• CONSIGNE 1
D'après le texte fourni, en quelle année la Distillerie 1769 s'est-elle installée dans l'arrondissement de LaSalle ?
• CONSIGNE 2
Relevez dans la liste chaque ligne qui contient le mot « then ».

• TEXTE FOURNI
- - - - - - -
Une petite distillerie de Montréal récupère de la bière pour en faire des spiritueux

Qui ?

La Distillerie 1769 fait de la vodka, du whisky, du gin et d’autres spiritueux. En 2020, elle s’est installée dans un quartier industriel de l’arrondissement de LaSalle, dans une ancienne petite usine de Seagram. Il s’agit d’une entreprise familiale : la présidente, Maureen David, travaille avec son mari, Andrew Mikus, et leurs deux jeunes fils (majeurs !) qui viennent d’intégrer l’entreprise. Ce sont d’ailleurs eux qui ont incité leurs parents à pousser plus loin le processus de fabrication et, surtout, à amorcer une réflexion autour de l’économie circulaire.

Comment fabriquer de l’alcool d’une manière plus efficace, en ce qui concerne les coûts de production, mais aussi l’utilisation de matières premières et d’énergie ?

L’innovation

Les distillateurs québécois, nombreux, sont condamnés à innover s’ils veulent se distinguer pour se tailler une place sur le marché et sur les tablettes de la SAQ.

Les saveurs de gins se multiplient, mais de plus en plus de maisons adoptent aussi des pratiques plus durables, qu’elles mettent de l’avant puisque cela parlera assurément à une clientèle sensible qui hésite entre deux gins québécois.
- - - - - - -
• DONNÉES FOURNIES
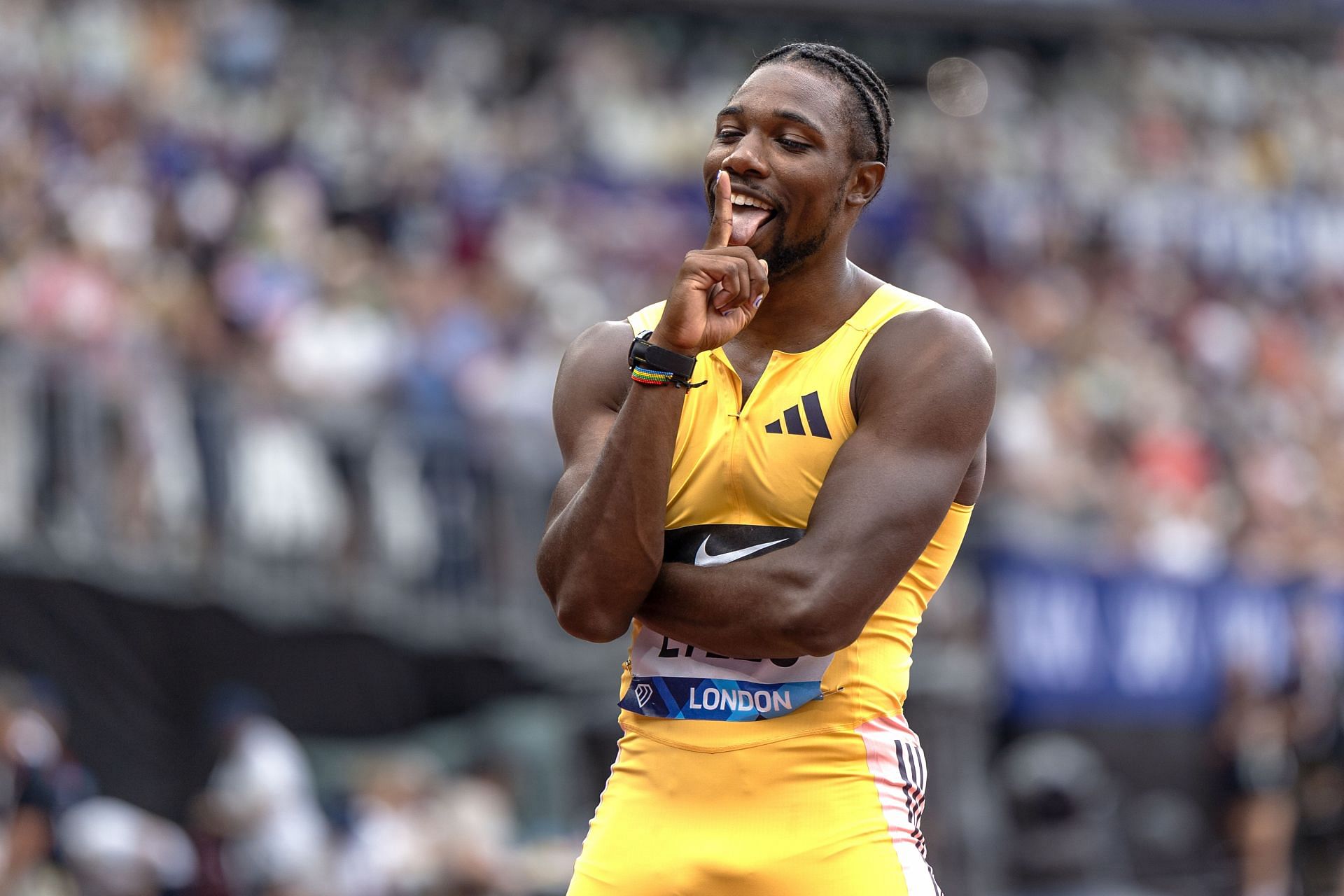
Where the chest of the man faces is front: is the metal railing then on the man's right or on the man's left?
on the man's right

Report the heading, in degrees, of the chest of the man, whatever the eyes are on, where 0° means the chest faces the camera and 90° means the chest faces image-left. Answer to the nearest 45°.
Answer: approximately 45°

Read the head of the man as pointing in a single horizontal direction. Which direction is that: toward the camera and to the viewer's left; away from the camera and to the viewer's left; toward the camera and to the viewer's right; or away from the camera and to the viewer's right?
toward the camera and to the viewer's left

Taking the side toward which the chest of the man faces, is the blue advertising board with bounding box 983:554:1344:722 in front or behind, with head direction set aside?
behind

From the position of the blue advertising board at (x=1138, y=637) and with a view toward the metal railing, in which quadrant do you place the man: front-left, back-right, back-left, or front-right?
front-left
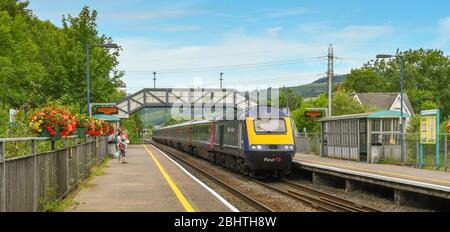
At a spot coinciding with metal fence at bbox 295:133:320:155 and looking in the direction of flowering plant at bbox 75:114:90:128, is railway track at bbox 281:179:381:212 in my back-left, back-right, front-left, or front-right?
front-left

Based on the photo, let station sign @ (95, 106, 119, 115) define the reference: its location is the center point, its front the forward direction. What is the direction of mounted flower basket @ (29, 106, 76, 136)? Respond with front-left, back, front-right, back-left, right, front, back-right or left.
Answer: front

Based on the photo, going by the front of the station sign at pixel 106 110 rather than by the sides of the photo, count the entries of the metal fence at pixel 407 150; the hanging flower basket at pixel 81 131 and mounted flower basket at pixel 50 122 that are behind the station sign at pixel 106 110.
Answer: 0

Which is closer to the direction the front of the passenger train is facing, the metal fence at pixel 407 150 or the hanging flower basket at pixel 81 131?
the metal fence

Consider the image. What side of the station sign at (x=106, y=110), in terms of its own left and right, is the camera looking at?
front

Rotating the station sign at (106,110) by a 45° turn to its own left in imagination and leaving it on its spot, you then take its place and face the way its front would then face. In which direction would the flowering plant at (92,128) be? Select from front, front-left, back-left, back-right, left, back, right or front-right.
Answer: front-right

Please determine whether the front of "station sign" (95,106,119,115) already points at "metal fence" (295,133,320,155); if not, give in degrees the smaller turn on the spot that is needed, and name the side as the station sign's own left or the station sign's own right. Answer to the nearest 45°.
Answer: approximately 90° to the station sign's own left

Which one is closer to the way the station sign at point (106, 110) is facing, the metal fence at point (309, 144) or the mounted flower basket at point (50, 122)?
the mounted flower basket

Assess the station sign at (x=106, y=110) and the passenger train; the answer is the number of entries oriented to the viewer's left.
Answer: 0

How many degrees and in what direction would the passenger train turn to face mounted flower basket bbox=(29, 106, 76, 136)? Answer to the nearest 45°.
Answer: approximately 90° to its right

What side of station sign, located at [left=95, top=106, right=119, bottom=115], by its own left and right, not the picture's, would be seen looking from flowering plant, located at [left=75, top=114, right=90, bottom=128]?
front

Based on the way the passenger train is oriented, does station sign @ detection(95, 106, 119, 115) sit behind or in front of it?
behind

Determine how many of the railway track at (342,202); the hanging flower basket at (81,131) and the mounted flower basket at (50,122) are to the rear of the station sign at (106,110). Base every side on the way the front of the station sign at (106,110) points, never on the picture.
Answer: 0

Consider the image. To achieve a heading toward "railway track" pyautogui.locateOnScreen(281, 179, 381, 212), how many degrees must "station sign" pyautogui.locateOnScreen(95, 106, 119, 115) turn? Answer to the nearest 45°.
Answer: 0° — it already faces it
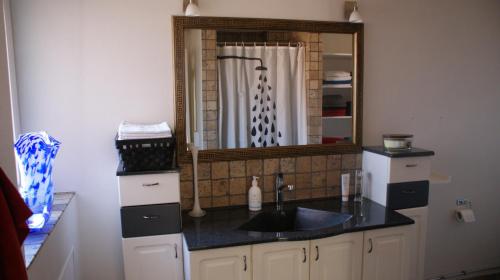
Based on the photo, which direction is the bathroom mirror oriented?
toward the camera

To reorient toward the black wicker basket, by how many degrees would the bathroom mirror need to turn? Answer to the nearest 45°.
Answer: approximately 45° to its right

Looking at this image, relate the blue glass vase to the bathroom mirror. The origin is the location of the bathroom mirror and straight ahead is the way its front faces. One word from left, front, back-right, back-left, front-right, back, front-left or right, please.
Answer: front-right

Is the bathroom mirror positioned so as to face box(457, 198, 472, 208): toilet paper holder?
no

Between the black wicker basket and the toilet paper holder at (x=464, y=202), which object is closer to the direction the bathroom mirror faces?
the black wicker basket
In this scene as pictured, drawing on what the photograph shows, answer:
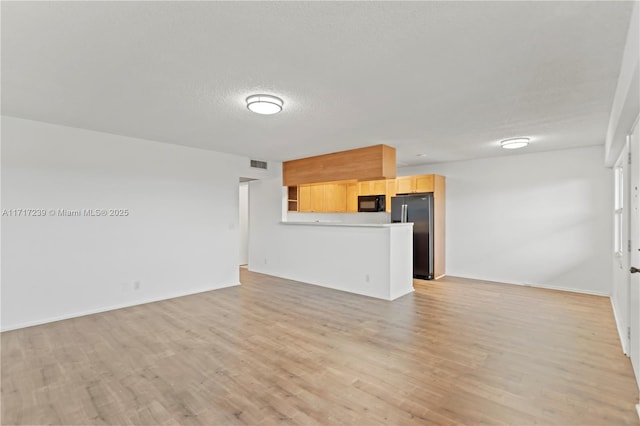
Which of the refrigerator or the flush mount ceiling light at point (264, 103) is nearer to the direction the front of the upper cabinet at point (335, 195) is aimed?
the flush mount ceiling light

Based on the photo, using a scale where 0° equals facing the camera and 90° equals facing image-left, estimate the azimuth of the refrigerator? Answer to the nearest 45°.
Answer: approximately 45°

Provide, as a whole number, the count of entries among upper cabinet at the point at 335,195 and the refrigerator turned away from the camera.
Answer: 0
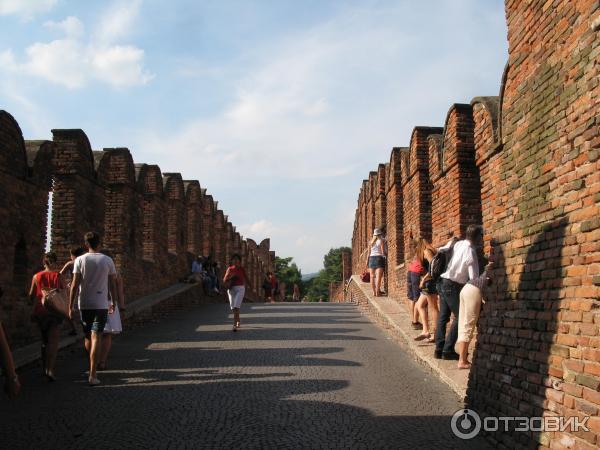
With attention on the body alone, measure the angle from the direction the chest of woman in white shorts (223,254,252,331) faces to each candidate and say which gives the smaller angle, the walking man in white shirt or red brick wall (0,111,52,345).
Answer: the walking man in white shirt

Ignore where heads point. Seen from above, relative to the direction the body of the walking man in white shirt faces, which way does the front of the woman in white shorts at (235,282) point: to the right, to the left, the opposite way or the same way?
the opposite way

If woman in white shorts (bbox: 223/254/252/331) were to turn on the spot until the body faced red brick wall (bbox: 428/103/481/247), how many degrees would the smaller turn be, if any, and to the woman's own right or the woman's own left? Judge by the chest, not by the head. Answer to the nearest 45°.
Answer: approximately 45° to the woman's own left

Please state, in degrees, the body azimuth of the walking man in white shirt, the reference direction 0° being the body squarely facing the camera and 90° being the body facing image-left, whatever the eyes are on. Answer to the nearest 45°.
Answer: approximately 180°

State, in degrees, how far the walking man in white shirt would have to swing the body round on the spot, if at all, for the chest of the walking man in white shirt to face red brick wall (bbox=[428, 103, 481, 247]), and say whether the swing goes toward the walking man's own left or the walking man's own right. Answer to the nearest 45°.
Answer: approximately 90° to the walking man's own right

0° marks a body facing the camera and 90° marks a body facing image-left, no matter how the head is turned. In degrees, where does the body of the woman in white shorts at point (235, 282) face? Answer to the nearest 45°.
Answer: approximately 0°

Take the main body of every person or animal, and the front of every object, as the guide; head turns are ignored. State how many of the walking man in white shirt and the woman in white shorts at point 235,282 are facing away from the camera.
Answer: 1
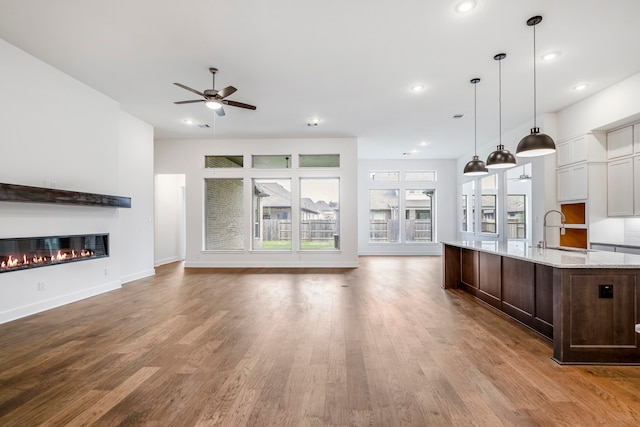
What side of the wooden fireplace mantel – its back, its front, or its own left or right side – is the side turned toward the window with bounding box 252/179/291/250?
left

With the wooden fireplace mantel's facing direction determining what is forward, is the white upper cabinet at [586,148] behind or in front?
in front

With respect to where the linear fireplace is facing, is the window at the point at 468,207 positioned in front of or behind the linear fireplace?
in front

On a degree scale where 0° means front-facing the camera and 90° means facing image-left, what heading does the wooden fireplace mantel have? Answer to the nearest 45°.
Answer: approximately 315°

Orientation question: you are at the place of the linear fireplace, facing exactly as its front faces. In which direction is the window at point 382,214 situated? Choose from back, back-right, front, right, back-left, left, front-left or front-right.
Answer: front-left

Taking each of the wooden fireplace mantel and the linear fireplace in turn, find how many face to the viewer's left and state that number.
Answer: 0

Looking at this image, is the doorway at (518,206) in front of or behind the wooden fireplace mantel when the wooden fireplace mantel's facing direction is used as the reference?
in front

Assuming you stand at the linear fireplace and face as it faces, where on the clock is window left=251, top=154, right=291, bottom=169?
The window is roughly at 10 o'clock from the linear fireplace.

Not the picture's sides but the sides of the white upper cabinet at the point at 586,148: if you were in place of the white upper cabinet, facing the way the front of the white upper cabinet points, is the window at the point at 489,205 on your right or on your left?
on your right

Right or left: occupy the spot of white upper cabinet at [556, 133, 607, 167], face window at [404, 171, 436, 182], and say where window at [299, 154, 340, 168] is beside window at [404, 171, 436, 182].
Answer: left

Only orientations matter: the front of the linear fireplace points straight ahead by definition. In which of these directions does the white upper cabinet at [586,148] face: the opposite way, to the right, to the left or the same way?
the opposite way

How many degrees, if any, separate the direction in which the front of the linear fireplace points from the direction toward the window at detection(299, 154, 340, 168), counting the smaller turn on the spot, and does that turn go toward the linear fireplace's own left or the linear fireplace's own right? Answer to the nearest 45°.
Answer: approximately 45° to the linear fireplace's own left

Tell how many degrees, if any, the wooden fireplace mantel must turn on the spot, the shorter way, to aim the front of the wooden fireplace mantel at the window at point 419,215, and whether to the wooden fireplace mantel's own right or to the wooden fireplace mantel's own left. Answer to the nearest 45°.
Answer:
- - - - - - -
• RÉPONSE ATTENDUE 1
En 2020.

• RÉPONSE ATTENDUE 2
Where the chest of the man faces is front: is the metal railing then on the man's right or on the man's left?
Rotating the station sign at (106,110) by a 45° turn to its own left in imagination and leaving it on its spot, you then take its place and face the way its front would then face. In which direction would the flowering plant at (92,128) be? Select from front, front-left, back-left, back-right, left, back, right or front-right.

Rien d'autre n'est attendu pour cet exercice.